Il va de soi que notre organisation ne peut procéder comme les grandes organisations ouvrières du début du siècle passé, qui offraient à leurs membres des cours de philosophie fort tristes et dogmatiques donnés par des intellectuels réguliers eux aussi membres du parti (des profs, des psys, des écrivains…). Or, si c’était bel et bien le cas que la différence de classe entre les formateur·rices et les militant·es pouvait seule produire une autorité aussi inflexible que celle des cadres sur les partisan·nes et une philosophie aussi pétrie d’hermétisme et de cache-misère, il est possible qu’en l’absence de telles dynamiques, les cercles de lecture de partisan·es ne seraient pas arrivés à beaucoup mieux. Au lieu d’une doctrine au contenu arbitraire, une doctrine sans contenu  : voilà l’inquiétude qui m’habite.

Car le temps nécessaire au travail permettant de s’expliquer pourquoi l’école est raciste, comment la famille conditionne les vies des enfants à assumer un rôle servile dans la machine capitaliste, il n’est pas dit qu’il soit intéressant pour chacun·e de l’investir à ce faire. Il ne devrait pas y avoir de spécialiste de l’émancipation; or, il y a des techniques de l’émancipation et donc, des technicien·nes de l’émancipation. Il est naturel dans un monde qui connaît la séparation sociale du travail que des recherches soient faites par des personnes habiletés à les faire (prenant le temps : a. de se préparer à les faire et b. de les faire), lesquelles produisent des démonstrations intelligibles pour les personnes habilitées à les reproduire – et il n’est pas impossible que chaque moment de travail intellectuel n’ait pas à être vécu par chacun·e pour qu’il puisse y avoir savoir et croyance légitime en ces savoirs. Or, il va sans dire qu’il faut tenir pour injustifiée la séparation a priori des responsabilités sociales, particulièrement en tant qu’elles se coupleraient au racisme, à la misogynie et à la queerphobie pour justifier aujourd’hui la suprématie blanche cishétéropatriarcale. Nous devons clamer haut et fort la possibilité pour chacun.e de faire la démonstration de ce qui est vrai. Mais il importe de souligner que les dynamiques politiques contemporaines entourant la discussion sur le savoir et l’école rendent ce discours pratiquement inaudible comme discours de gauche tant la médiocrité institutionnelle brandit le vrai et la science pour justifier stupidité, racisme et sexisme.

Nos tentatives de vivre la connaissance et l’apprentissage autrement doivent partir de cette réalité qu’elle veut nier, et non la nier d’emblée. Cela n’empêche pas que le savoir ne passe pas d’une tête d’expert·e au livre à la mienne, et cela n’empêche pas du tout que c’est moi qui fais les démonstrations pour moi-même quand j’essaie de comprendre un propos complexe.

Nous ne voulons pas d’autorité (auctoritas), mais il y a encore des auteur·rices (auctor).

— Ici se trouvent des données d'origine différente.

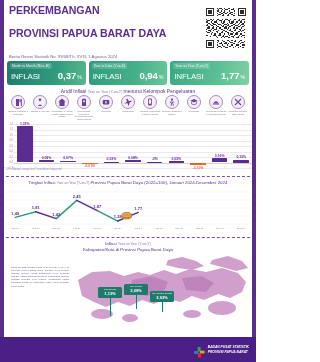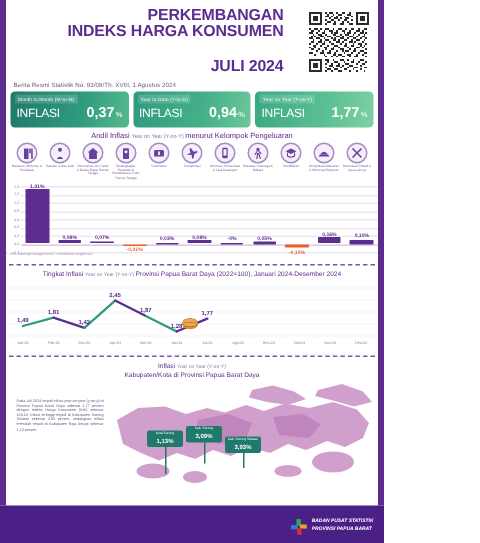"PERKEMBANGAN" .header h1 { text-align: right -> none }
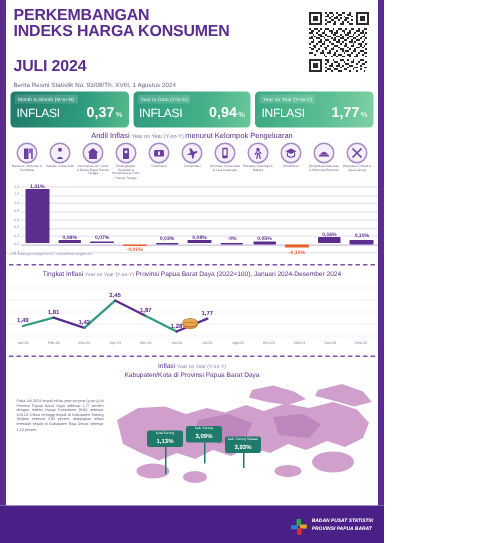"INDEKS HARGA KONSUMEN" span { html: <span>INDEKS HARGA KONSUMEN</span> -> none }
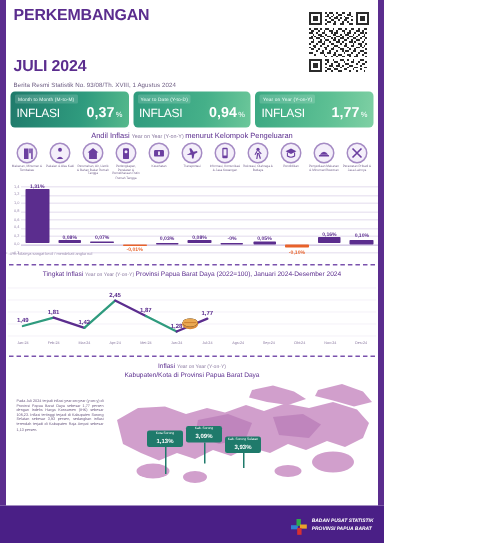"PROVINSI PAPUA BARAT DAYA" span { html: none -> <span>PROVINSI PAPUA BARAT DAYA</span> }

Nous ne voulons pas de professeur, mais comment ne pas se faire professeur·e quand on essaie d’expliquer ce qu’on croit avoir compris ? Car le savoir n’est pas qu’une posture, c’est une activité cognitive, c’est une pratique théorique.

Toutes ces questions ne doivent pas nous empêcher d’essayer et d’innover avec enthousiasme. Les différentes pratiques de passage et production des savoirs qui animent l’extrême-gauche anticapitaliste – cercle de lecture, arpentage de livre, discussion encadrée – s’incarnent dans plusieurs activités à Montréal (Tio’tià :ke) qu’il s’agit d’investir avec sérieux. En effet, il est franchement contre-intuitif pour l’anarchie qu’une avant-garde l’enseigne aux masses au sens où on enseigne à l’école. Nous ne voulons pas faire l’anarchie pour les autres, à leur place. Il faut que le processus par lequel la société se transformerait pour abandonner à sa préhistoire l’État, le Capital, le genre et la race en soit un qui abandonne avec eux le statut de savant et de non-savant. L’image d’un professeur enseignant pour la dernière fois sa science et, par ce geste même, faisant disparaître la différence du professeur à l’élève nous rappelle franchement cette idée d’utiliser l’État juste une dernière fois avant le communisme. Si l’anarchisme est une option politique véritable, elle trouvera des réponses à ces questions, ou au moins, aidera à déplacer le champ de leur problématique en des endroits plus heureux.